The 'Washed' mnemonic covers the wet decontamination protocol and is only used in cases of caustic or particulate (e.g., powder) contaminants:

  • W: Warm water:  Shower with temperatures between 35ºC (95ºF) and 40ºC (104ºF) to ensure optimal removal of contaminants. 
  • A:  Aid: Use of a washing aid (e.g., washcloth or sponge) will improve the removal of contamination by 20% during the showering process. Washing aids should be single-use and considered as hazardous waste after use. 
  • S:  Soap: The use of a detergent has been shown to assist decontamination of lipophilic (oily) substances. Where available, use a metered dosing system to add liquid detergent to shower water at a concentration of 0.1–0.5% (v/v). Alternatively, place ~10 mL of liquid soap or detergent directly onto the washing aid immediately prior to use.
  • H:  Head to toe: Instruct patients to wash from the top of the head down to their feet. The head should be tilted back during hair washing to avoid transfer of contamination onto the face. 
  • E:  Expedite: In order to avoid the “wash-in” effect (which can enhance dermal absorption of certain contaminants), shower for no longer than 90 seconds. Ideally, 1 minute with soapy water followed by ½ minute of rinsing with water only. 
  • D:  Drying: active drying with a towel or other appropriate material is a critical step for removing many chemical contaminants. 




Medication Summary

In the past, physostigmine was used to reverse the effects of anticholinergic intoxicants. However, because of the numerous adverse effects reported with its use, its role as an antidote is controversial. Instead, benzodiazepines generally are considered to be the safest medications for treating patients with anticholinergic-mediated agitation or delirium. Physostigmine use is reserved for patients with intractable seizures, tachycardia, or agitation. Physostigmine does not shorten the clinical course of anticholinergic toxicity. Neostigmine and pyridostigmine lack the central antimuscarinic activity needed to make them effective antidotes.

Cholinesterase inhibitors

Class Summary

Physostigmine is a carbamate that increases the concentration of acetylcholine in synapses and neuromuscular junctions through acetylcholinesterase inhibition.

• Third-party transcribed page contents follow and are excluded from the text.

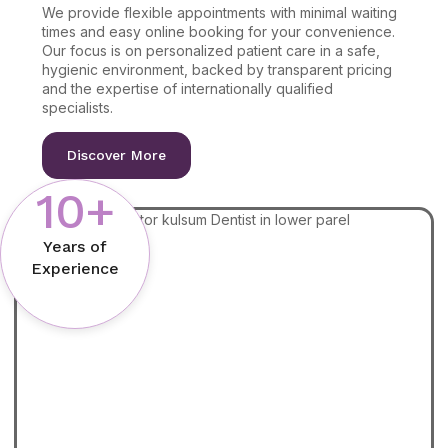
We provide flexible appointments with minimal waiting
times and easy online booking for your convenience.
Our focus is on personalized patient care in a safe,
hygienic environment, backed by transparent pricing
and the expertise of internationally qualified
specialists.
Discover More
10+
Years of
Experience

Physostigmine (Antilirium)

Increased concentration of acetylcholine can improve patient's delirium dramatically; for reasons that are not entirely clear, appears to have less effect if administered within 4 h postexposure.


Class Summary

By binding to specific receptors, these agents appear to potentiate effects of GABA and facilitate inhibitory GABA neurotransmission and other inhibitory transmitters.

Diazepam (Valium, Diazemuls, Diastat)

Depresses all levels of CNS (eg, limbic and reticular formation), possibly by increasing activity of GABA.